Signé par Madame Céline MECHIN, Présidente, et par Madame Inès SOUAMES, Greffier, auquel la minute de la décision a été remise par le magistrat signataire.
EXPOSE DU LITIGE
La SNC [Localité 11] [Adresse 9] [Adresse 14] est intervenue en qualité de maître d’ouvrage d’une opération immobilière au [Adresse 6], consistant en une réhabilitation d’un garage en 82 logements.
Selon marché signé le 22 juin 2023, la SNC [Localité 11] IV RUE AGRIPPA a confié à la société HARTE SE l’exécution des travaux d’électricité moyennant le prix global forfaitaire de 404 000 euros HT.
Selon jugement du 02 août 2023 rendu par le tribunal de commerce de Marseille, la société HARTE SE a fait l’objet d’une ouverture de procédure de redressement judiciaire.
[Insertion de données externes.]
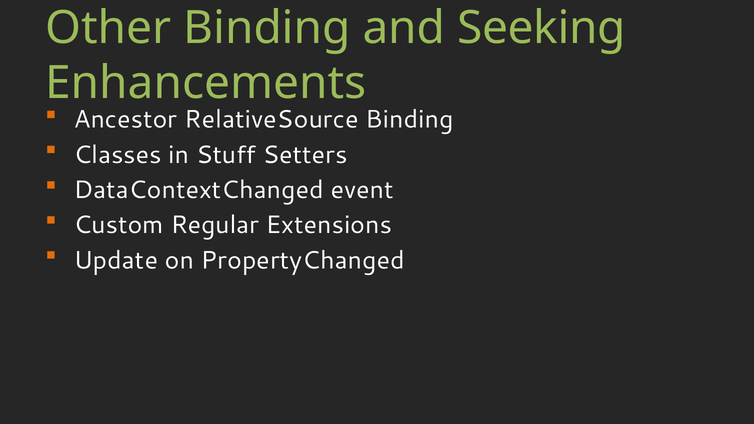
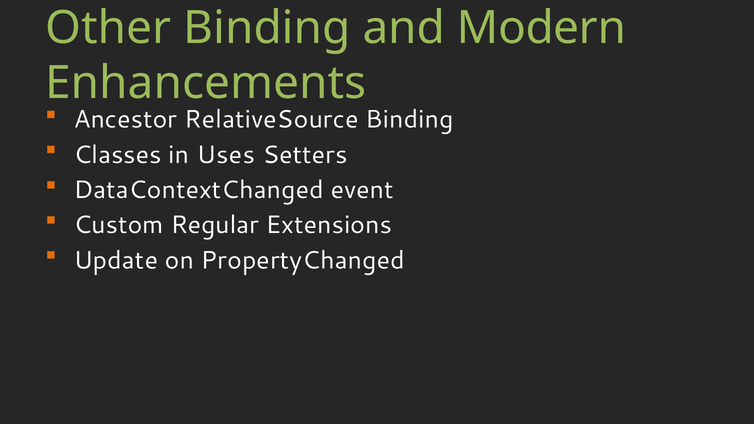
Seeking: Seeking -> Modern
Stuff: Stuff -> Uses
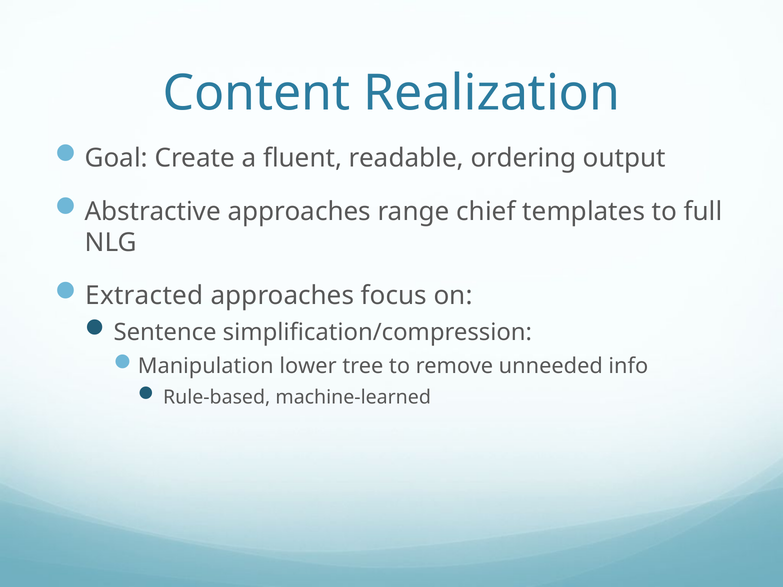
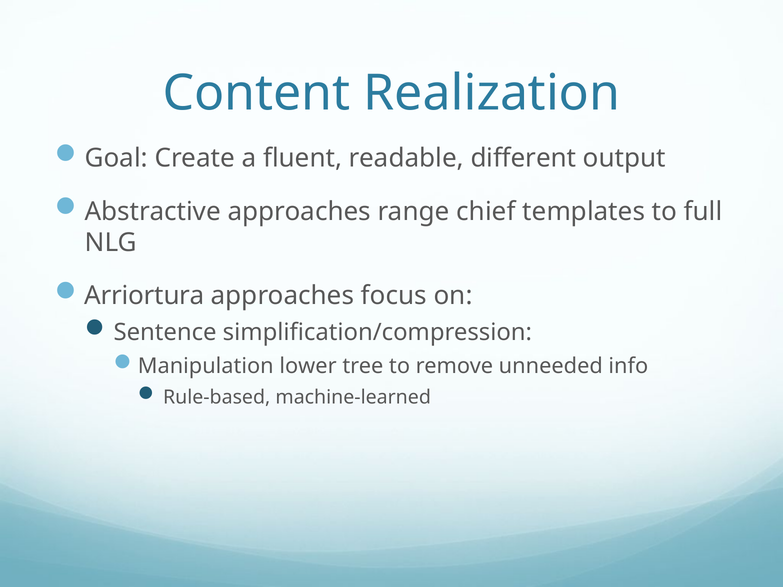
ordering: ordering -> different
Extracted: Extracted -> Arriortura
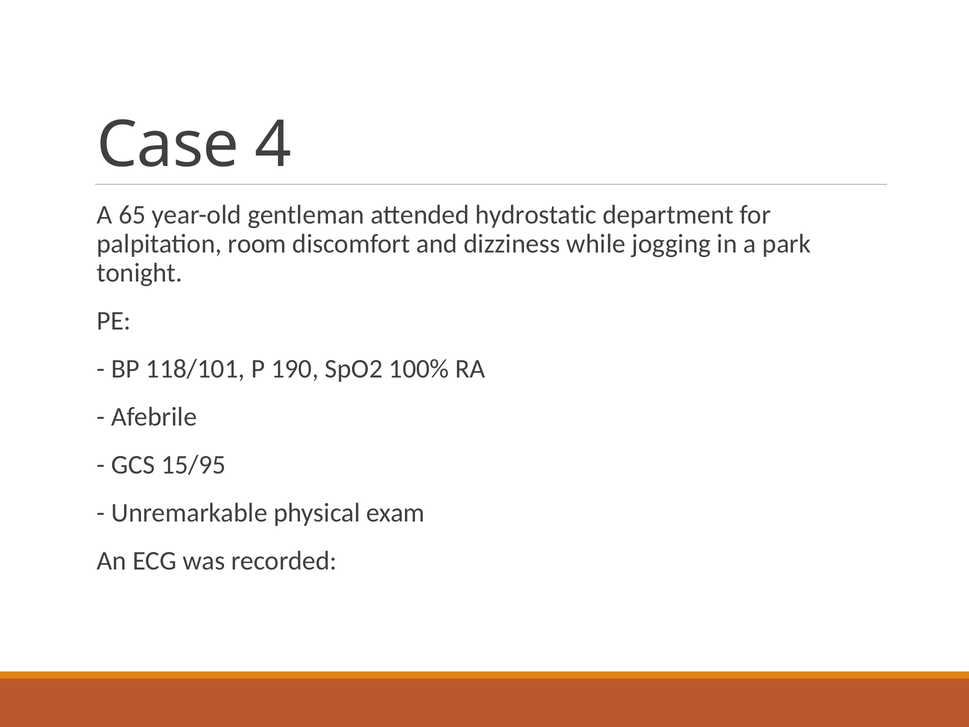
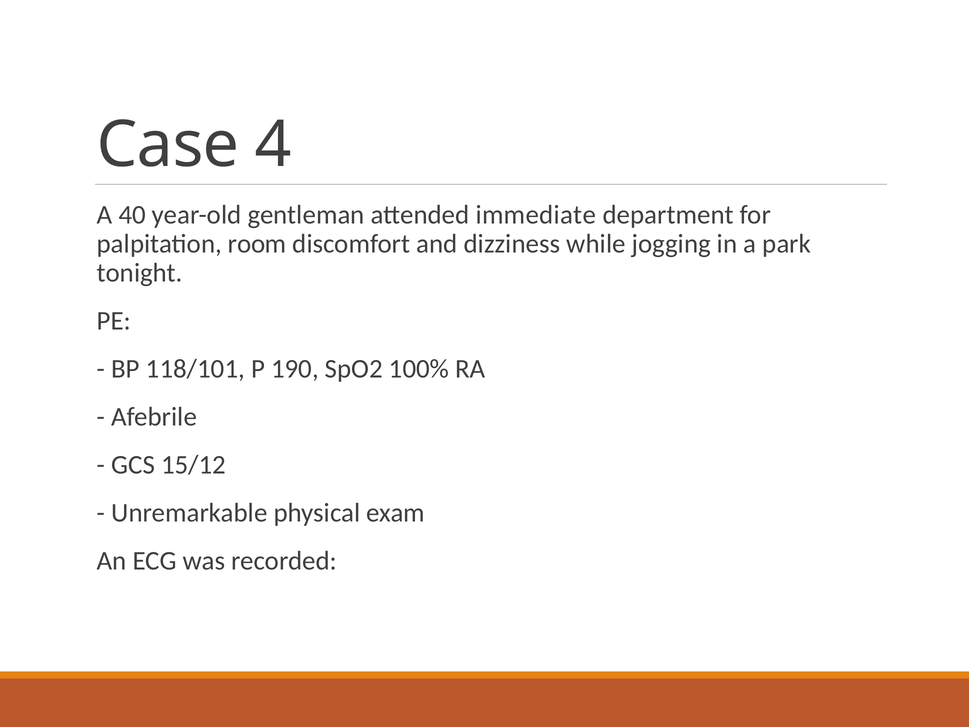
65: 65 -> 40
hydrostatic: hydrostatic -> immediate
15/95: 15/95 -> 15/12
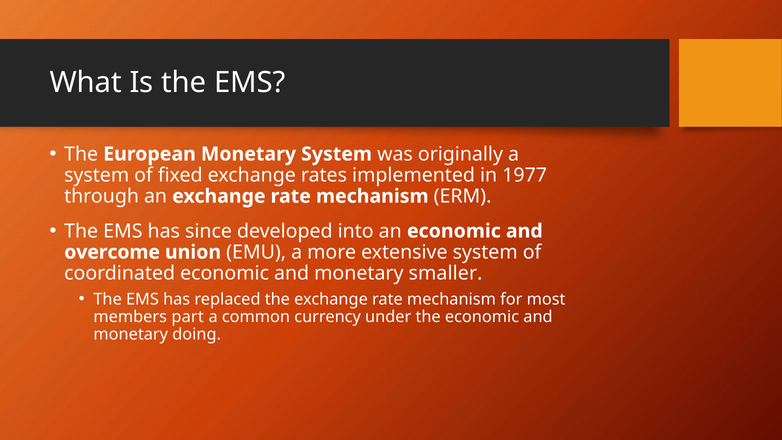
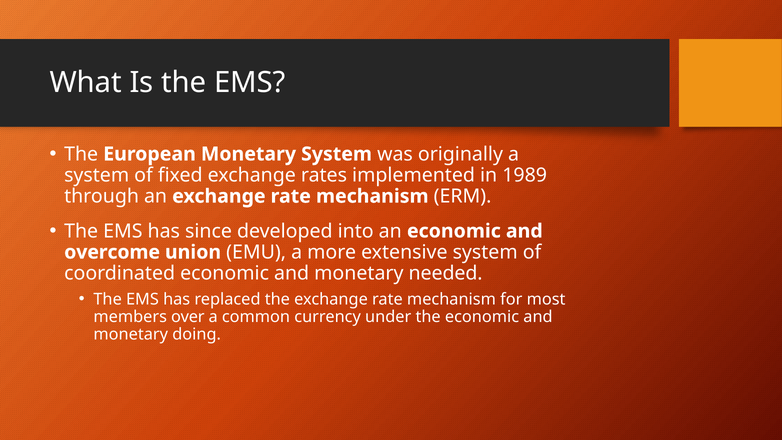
1977: 1977 -> 1989
smaller: smaller -> needed
part: part -> over
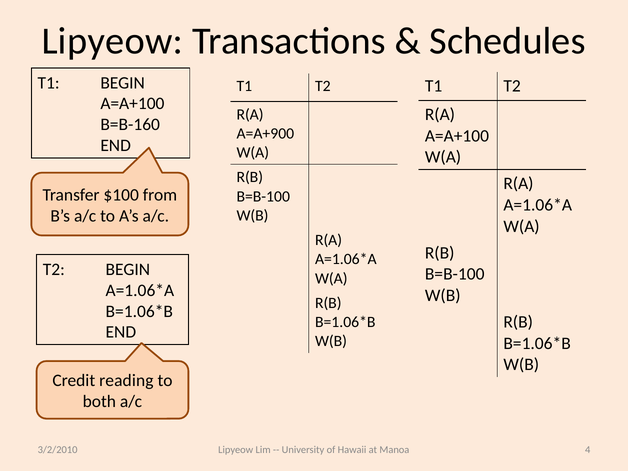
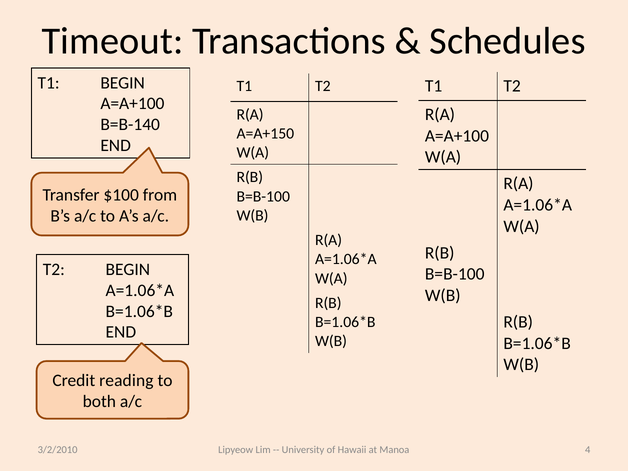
Lipyeow at (112, 41): Lipyeow -> Timeout
B=B-160: B=B-160 -> B=B-140
A=A+900: A=A+900 -> A=A+150
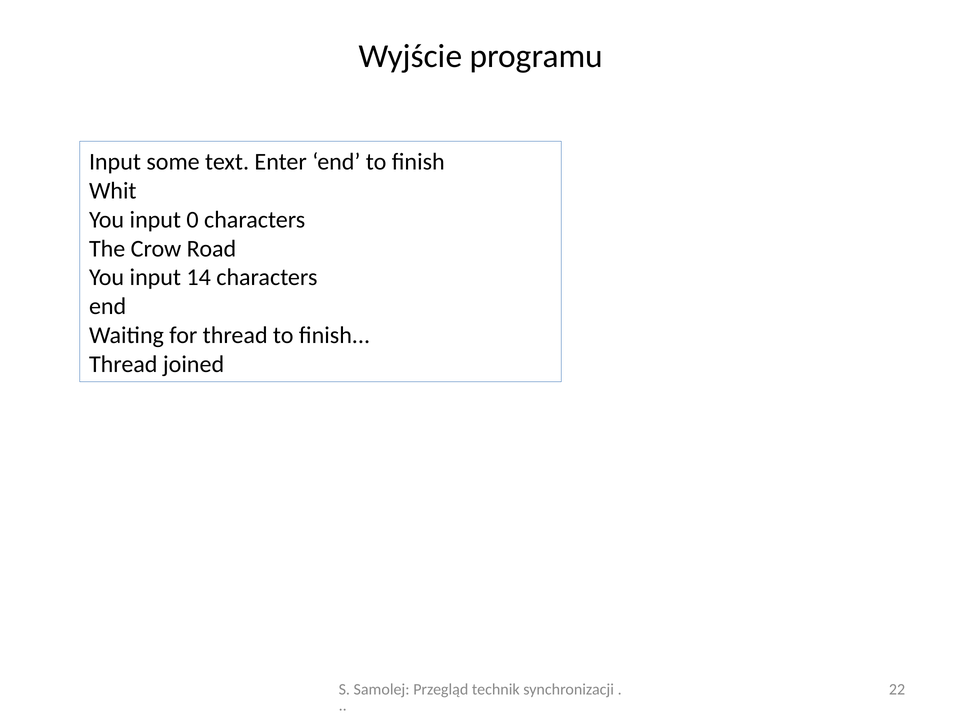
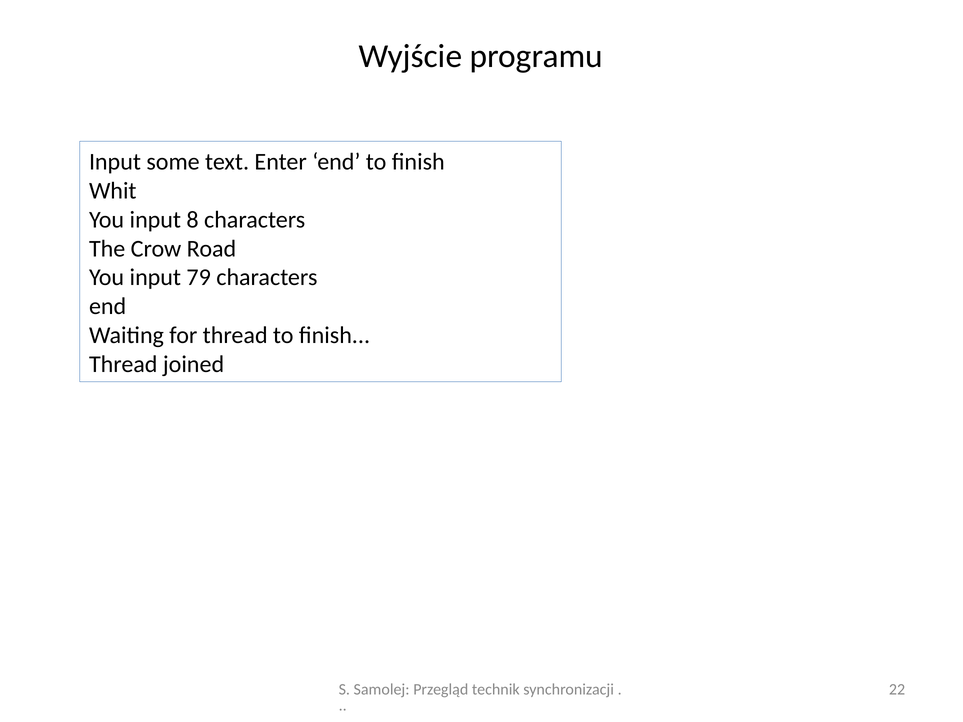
0: 0 -> 8
14: 14 -> 79
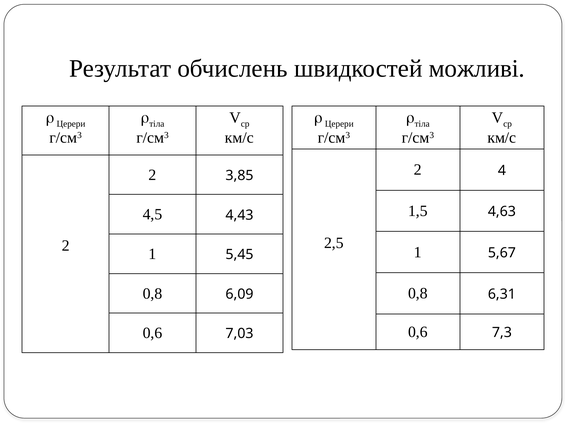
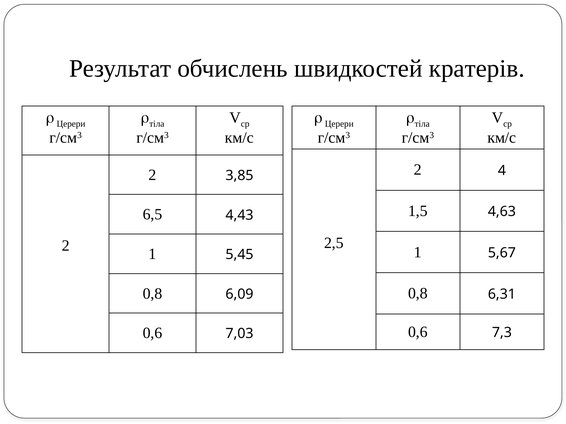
можливі: можливі -> кратерів
4,5: 4,5 -> 6,5
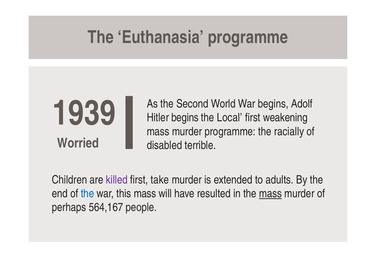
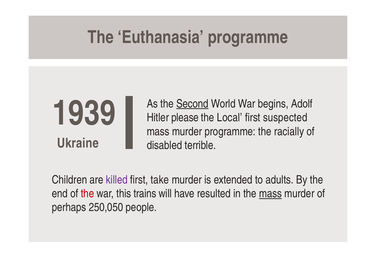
Second underline: none -> present
Hitler begins: begins -> please
weakening: weakening -> suspected
Worried: Worried -> Ukraine
the at (87, 194) colour: blue -> red
this mass: mass -> trains
564,167: 564,167 -> 250,050
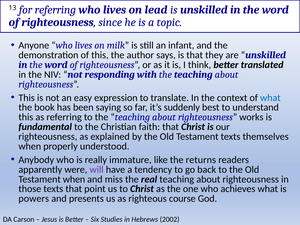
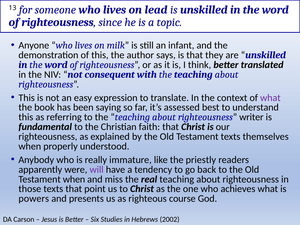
for referring: referring -> someone
responding: responding -> consequent
what at (270, 98) colour: blue -> purple
suddenly: suddenly -> assessed
works: works -> writer
returns: returns -> priestly
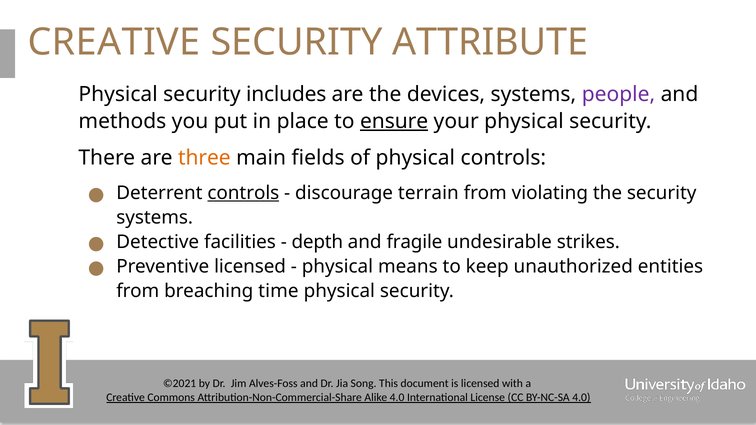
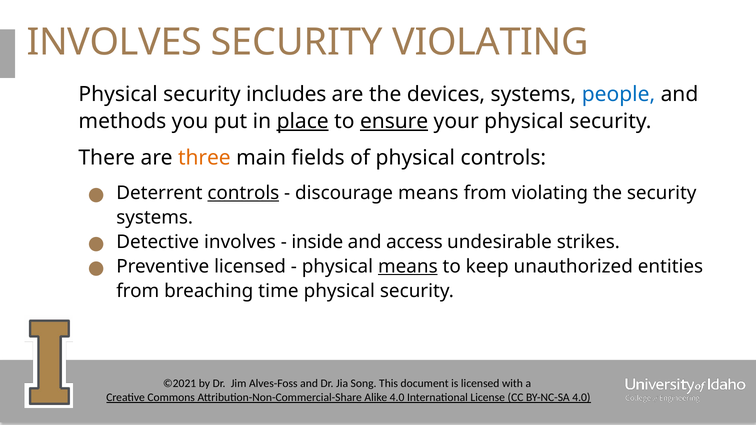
CREATIVE at (114, 42): CREATIVE -> INVOLVES
SECURITY ATTRIBUTE: ATTRIBUTE -> VIOLATING
people colour: purple -> blue
place underline: none -> present
discourage terrain: terrain -> means
Detective facilities: facilities -> involves
depth: depth -> inside
fragile: fragile -> access
means at (408, 266) underline: none -> present
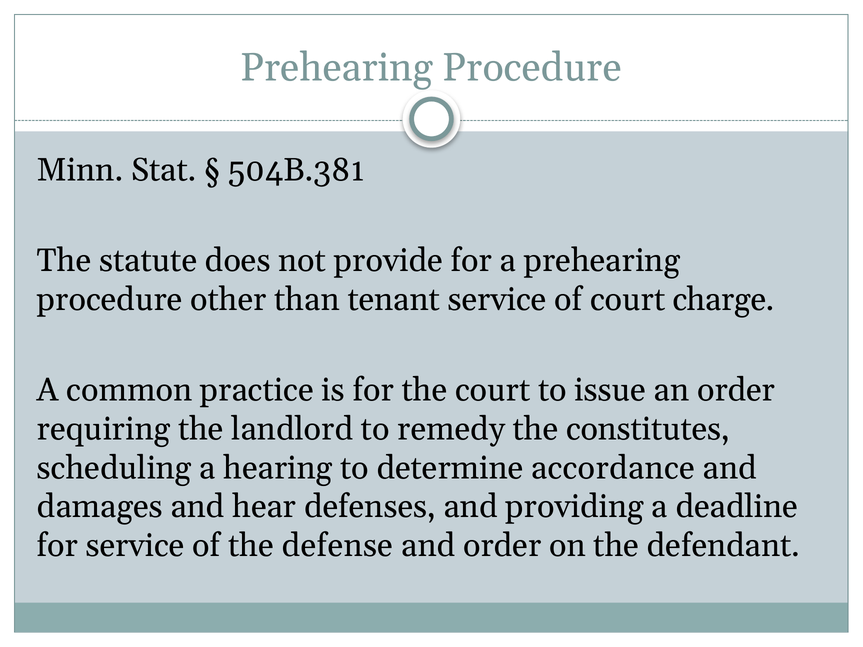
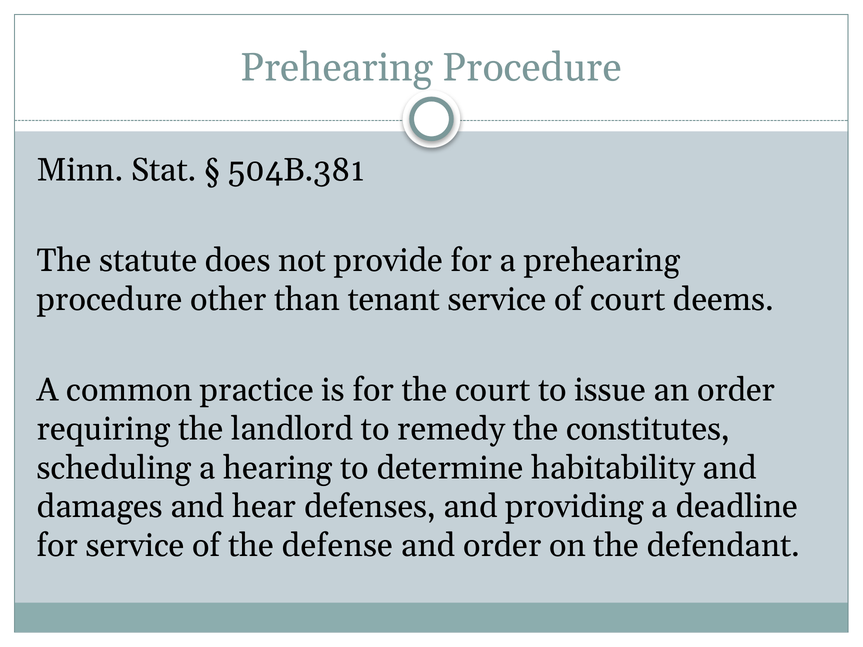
charge: charge -> deems
accordance: accordance -> habitability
Selon courrier en date du 06 octobre 2023, la SNC [Adresse 12] a déclaré sa créance au passif du redressement judiciaire à hauteur d’une somme de 677 240,41 euros HT, correspondant à des pénalités de retard, des travaux non réalisés et un arrêt de chantier.
Le 17 avril 2024, la société HARTE SE a fait l’objet d’un jugement de conversion et a été placée en liquidation judiciaire.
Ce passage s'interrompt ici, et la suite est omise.